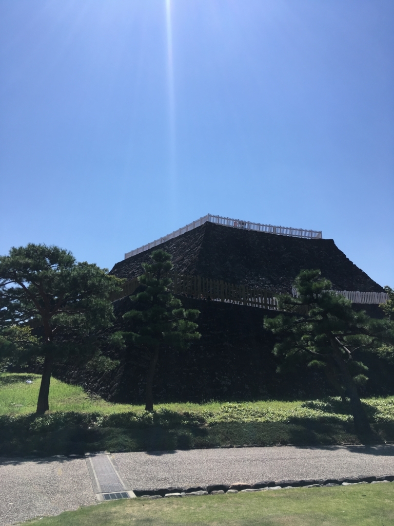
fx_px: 440
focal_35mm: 29
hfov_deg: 48.2
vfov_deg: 61.7
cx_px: 197
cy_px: 263
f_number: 2.2
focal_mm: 4.15
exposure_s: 1/2024
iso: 25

=-=-=

### ABOUT THIS EXERCISE
Everything in the listing above must be retyped exactly, except for the pictures.

### ANSWER SECTION
fx_px: 440
focal_35mm: 29
hfov_deg: 48.2
vfov_deg: 61.7
cx_px: 197
cy_px: 263
f_number: 2.2
focal_mm: 4.15
exposure_s: 1/2024
iso: 25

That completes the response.